■ Directions: Reproduce the lines from the line with "to the needy" to the line with "enables a licensee", replacing "Energy Act" with "Electricity Act" and leaving everything else unchanged.

■ Data for processing:
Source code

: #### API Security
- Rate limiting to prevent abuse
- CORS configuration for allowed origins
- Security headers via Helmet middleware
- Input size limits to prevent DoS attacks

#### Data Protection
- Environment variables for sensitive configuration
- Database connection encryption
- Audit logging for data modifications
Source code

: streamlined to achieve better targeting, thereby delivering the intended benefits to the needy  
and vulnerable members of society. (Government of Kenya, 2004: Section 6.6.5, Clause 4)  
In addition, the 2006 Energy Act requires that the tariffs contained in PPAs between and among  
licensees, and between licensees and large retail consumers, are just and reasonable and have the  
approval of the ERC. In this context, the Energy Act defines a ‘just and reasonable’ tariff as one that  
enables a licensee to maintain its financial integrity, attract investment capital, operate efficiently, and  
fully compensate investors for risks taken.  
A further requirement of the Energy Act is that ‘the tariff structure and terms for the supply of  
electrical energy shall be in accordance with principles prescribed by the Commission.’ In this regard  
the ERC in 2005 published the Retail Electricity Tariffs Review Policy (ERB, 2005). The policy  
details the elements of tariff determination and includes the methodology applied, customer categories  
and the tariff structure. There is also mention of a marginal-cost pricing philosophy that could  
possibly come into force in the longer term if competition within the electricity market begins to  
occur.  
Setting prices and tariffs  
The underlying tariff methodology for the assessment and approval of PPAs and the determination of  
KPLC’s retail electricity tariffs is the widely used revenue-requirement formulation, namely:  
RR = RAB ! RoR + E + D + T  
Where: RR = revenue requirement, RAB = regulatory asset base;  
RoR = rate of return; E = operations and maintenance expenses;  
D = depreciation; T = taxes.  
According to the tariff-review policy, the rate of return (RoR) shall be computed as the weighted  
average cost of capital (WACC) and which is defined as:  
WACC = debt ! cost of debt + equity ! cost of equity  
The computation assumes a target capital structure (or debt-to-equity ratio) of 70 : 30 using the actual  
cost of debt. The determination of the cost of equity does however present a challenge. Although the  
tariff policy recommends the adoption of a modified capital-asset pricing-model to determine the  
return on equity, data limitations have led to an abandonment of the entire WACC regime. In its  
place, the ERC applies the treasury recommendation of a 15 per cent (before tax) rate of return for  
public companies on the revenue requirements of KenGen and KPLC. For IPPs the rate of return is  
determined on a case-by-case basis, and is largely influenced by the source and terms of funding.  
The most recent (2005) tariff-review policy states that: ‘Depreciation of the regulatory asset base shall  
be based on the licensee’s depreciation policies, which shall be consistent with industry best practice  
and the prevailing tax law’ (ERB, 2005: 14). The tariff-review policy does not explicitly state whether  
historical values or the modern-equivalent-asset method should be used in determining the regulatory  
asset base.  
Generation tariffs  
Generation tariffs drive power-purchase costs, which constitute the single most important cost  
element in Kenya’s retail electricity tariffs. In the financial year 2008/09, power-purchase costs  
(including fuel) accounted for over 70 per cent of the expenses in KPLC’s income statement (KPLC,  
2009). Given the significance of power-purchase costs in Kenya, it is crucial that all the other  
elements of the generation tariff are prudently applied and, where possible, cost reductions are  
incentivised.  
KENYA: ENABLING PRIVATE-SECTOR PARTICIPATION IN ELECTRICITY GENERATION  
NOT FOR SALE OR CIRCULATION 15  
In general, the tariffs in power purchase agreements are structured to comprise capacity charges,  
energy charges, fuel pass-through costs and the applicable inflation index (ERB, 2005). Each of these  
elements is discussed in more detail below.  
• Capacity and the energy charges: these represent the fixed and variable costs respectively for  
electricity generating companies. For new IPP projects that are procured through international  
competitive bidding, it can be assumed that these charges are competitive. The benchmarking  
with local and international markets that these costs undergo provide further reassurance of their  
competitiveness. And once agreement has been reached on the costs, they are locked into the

■ Task response:
: streamlined to achieve better targeting, thereby delivering the intended benefits to the needy  
and vulnerable members of society. (Government of Kenya, 2004: Section 6.6.5, Clause 4)  
In addition, the 2006 Electricity Act requires that the tariffs contained in PPAs between and among  
licensees, and between licensees and large retail consumers, are just and reasonable and have the  
approval of the ERC. In this context, the Electricity Act defines a ‘just and reasonable’ tariff as one that  
enables a licensee to maintain its financial integrity, attract investment capital, operate efficiently, and  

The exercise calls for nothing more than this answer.